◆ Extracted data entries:
_ _ _ _

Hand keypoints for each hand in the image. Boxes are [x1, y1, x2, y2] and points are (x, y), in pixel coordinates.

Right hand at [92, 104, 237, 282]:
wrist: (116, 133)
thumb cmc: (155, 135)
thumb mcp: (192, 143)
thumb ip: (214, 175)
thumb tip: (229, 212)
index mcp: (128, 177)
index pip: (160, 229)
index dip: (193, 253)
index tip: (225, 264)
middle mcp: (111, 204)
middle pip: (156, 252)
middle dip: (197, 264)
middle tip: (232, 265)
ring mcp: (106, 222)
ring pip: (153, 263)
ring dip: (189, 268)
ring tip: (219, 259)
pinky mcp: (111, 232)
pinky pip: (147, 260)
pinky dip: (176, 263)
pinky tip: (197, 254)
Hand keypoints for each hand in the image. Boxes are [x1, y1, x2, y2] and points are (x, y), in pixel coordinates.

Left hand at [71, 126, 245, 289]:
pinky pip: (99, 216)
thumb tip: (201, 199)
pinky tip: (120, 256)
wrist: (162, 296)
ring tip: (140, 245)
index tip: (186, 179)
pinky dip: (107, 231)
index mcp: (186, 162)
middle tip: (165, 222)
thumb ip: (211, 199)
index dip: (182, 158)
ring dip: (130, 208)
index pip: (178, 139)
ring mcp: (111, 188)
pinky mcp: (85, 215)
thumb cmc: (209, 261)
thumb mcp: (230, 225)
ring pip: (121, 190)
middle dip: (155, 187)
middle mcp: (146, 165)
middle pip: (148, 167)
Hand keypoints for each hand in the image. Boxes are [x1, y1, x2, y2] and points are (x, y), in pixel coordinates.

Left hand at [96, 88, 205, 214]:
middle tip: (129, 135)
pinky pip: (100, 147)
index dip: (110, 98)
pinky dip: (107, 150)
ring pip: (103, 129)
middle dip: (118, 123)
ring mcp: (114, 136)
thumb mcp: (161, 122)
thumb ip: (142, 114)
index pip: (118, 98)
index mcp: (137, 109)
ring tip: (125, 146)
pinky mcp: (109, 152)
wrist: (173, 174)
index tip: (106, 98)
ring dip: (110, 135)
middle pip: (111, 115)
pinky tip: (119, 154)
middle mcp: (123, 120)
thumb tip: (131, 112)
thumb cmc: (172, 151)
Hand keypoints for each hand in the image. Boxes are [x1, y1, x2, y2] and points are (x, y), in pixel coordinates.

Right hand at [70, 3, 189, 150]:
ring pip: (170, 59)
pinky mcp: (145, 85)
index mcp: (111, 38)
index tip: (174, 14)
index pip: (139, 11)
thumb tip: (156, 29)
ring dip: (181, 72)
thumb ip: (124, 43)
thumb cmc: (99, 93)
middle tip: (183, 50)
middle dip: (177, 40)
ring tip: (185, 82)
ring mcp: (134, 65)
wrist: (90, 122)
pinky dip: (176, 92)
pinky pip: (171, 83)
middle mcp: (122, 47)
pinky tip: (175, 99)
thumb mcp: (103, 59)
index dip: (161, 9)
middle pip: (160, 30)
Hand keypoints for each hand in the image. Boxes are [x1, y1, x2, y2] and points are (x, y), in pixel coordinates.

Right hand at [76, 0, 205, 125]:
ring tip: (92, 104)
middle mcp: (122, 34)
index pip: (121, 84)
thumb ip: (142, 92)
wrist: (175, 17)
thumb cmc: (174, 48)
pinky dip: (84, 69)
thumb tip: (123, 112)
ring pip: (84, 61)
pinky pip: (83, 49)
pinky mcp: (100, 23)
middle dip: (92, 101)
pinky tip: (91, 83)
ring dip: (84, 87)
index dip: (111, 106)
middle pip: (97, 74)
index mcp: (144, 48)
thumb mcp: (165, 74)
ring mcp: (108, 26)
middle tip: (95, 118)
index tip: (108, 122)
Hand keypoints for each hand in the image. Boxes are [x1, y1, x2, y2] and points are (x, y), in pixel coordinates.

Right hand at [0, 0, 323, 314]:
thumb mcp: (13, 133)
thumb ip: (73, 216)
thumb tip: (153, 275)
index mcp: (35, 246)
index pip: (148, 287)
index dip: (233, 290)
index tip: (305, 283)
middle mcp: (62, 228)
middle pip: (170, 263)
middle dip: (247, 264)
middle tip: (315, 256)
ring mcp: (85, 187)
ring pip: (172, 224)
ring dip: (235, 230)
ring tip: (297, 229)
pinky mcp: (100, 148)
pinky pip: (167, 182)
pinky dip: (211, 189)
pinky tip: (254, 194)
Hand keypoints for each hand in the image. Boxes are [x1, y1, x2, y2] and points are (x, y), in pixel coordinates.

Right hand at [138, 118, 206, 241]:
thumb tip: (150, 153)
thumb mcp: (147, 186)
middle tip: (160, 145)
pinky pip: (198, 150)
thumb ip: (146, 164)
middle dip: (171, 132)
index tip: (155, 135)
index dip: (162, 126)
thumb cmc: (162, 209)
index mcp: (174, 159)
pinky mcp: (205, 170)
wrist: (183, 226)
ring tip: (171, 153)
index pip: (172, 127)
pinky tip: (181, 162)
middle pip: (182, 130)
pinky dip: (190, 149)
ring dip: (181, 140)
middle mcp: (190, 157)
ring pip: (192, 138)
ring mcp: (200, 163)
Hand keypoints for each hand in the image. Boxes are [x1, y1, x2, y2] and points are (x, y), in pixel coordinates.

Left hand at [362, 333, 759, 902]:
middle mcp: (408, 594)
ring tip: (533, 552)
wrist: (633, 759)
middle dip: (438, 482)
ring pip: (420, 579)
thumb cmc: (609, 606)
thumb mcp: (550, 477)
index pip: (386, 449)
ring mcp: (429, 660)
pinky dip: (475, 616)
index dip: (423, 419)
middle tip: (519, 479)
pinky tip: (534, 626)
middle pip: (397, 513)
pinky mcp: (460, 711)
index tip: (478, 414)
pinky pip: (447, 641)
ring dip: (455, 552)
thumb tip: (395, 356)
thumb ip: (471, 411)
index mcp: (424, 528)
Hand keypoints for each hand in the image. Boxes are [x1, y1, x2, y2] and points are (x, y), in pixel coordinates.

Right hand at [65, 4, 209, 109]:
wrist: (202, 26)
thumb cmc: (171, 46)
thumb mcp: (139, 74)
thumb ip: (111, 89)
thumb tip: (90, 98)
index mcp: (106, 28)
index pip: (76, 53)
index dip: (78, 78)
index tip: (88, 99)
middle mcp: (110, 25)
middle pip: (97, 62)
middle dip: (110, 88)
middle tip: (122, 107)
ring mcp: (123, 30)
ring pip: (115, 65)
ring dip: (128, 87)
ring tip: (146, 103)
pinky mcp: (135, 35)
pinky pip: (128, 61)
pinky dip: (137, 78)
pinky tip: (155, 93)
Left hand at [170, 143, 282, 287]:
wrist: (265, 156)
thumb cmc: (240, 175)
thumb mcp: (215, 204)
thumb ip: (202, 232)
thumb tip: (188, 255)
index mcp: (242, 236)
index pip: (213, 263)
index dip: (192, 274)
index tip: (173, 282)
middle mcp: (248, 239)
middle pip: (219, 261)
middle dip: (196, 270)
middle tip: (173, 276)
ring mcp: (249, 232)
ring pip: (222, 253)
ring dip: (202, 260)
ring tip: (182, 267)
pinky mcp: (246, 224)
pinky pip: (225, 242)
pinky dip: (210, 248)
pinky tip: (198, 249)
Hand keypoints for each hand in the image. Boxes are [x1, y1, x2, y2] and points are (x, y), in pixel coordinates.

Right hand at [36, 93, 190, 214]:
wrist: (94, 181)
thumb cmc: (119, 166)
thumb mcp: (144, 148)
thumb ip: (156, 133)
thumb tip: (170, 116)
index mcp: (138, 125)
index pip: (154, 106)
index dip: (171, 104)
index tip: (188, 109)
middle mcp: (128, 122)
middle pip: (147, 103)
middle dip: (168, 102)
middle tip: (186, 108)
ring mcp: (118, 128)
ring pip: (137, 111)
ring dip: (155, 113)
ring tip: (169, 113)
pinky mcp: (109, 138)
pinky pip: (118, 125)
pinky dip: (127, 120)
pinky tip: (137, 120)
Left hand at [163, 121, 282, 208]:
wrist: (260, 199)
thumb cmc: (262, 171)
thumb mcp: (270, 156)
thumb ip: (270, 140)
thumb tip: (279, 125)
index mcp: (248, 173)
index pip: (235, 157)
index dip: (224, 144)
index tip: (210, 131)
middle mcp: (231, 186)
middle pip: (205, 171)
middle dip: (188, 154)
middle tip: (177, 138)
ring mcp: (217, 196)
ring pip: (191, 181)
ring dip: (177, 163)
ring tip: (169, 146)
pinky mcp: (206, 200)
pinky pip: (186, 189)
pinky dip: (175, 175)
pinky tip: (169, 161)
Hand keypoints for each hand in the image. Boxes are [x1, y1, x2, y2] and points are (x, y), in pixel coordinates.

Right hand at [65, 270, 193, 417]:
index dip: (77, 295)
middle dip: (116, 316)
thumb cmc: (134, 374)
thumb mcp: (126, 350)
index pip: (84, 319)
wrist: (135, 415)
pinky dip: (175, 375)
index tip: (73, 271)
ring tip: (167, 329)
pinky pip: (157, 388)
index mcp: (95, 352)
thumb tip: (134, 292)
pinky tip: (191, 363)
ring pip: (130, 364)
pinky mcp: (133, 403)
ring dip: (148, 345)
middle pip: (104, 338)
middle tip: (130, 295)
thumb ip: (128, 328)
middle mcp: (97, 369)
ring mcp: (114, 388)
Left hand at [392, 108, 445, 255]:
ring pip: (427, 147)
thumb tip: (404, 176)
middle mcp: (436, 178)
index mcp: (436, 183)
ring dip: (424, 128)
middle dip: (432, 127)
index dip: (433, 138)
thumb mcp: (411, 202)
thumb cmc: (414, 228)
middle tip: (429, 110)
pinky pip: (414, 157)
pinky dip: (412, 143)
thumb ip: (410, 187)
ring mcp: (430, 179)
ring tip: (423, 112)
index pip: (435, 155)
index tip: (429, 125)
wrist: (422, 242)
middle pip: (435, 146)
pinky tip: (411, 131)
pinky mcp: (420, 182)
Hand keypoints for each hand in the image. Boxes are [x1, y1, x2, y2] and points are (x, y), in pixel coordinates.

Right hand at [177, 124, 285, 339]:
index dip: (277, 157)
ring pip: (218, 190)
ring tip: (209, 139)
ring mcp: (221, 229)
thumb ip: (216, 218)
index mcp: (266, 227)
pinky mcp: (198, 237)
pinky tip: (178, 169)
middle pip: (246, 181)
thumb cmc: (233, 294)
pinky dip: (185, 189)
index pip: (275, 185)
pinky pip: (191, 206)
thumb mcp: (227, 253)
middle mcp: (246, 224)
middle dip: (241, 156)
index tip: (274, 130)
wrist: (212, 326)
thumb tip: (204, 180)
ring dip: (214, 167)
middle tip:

_ _ _ _

◆ Directions for this task: The answer is the run of lines above from the line containing "thumb cmc: (240, 175)" through the line containing "middle pip: (104, 338)", copied exactly and alone.

◆ Exercise solution:
thumb cmc: (240, 175)
thumb mcp: (215, 204)
thumb ip: (202, 232)
thumb tip: (188, 255)
index mcp: (242, 236)
index pip: (213, 263)
index dip: (192, 274)
index tip: (173, 282)
middle mcp: (248, 239)
middle pip: (219, 261)
middle dip: (196, 270)
middle tip: (173, 276)
ring mcp: (249, 232)
ring pip: (222, 253)
ring dip: (202, 260)
ring tip: (182, 267)
pinky mcp: (246, 224)
pinky pip: (225, 242)
pinky dip: (210, 248)
pinky tip: (198, 249)
Hand keypoints for each hand in the image. Boxes are [x1, y1, x2, y2] and points are (x, y), in pixel coordinates.

Right hand at [36, 93, 190, 214]:
wrist: (94, 181)
thumb cmc: (119, 166)
thumb mcp: (144, 148)
thumb ip: (156, 133)
thumb tip: (170, 116)
index mcp: (138, 125)
index pip: (154, 106)
index dip: (171, 104)
index tip: (188, 109)
middle mcp: (128, 122)
middle pip: (147, 103)
middle dip: (168, 102)
middle tip: (186, 108)
ring mcp: (118, 128)
ring pip: (137, 111)
ring dip: (155, 113)
ring tip: (169, 113)
pinky mcp: (109, 138)
pinky pip: (118, 125)
pinky dip: (127, 120)
pinky tip: (137, 120)
Left hand at [163, 121, 282, 208]:
wrist: (260, 199)
thumb cmc: (262, 171)
thumb mcp: (270, 156)
thumb ip: (270, 140)
thumb tip: (279, 125)
index mcp: (248, 173)
index pip: (235, 157)
index dip: (224, 144)
index tip: (210, 131)
middle mcp: (231, 186)
middle pip: (205, 171)
middle dip: (188, 154)
middle tip: (177, 138)
ring mcp: (217, 196)
ring pip: (191, 181)
ring dip: (177, 163)
ring tip: (169, 146)
pinky mcp: (206, 200)
pinky pip: (186, 189)
pinky dip: (175, 175)
pinky tip: (169, 161)
Hand keypoints for each hand in the image. Boxes are [x1, y1, x2, y2] and points are (x, y), in pixel coordinates.

Right hand at [65, 270, 193, 417]:
index dip: (77, 295)
middle dip: (116, 316)
thumb cmc: (134, 374)
thumb mcp: (126, 350)
index pip: (84, 319)
wrist: (135, 415)
pinky dip: (175, 375)
index tip: (73, 271)
ring tip: (167, 329)
pinky pip: (157, 388)
index mcp: (95, 352)
thumb tip: (134, 292)
pinky tip: (191, 363)
ring pip: (130, 364)
pinky mcp: (133, 403)
ring dip: (148, 345)
middle pip: (104, 338)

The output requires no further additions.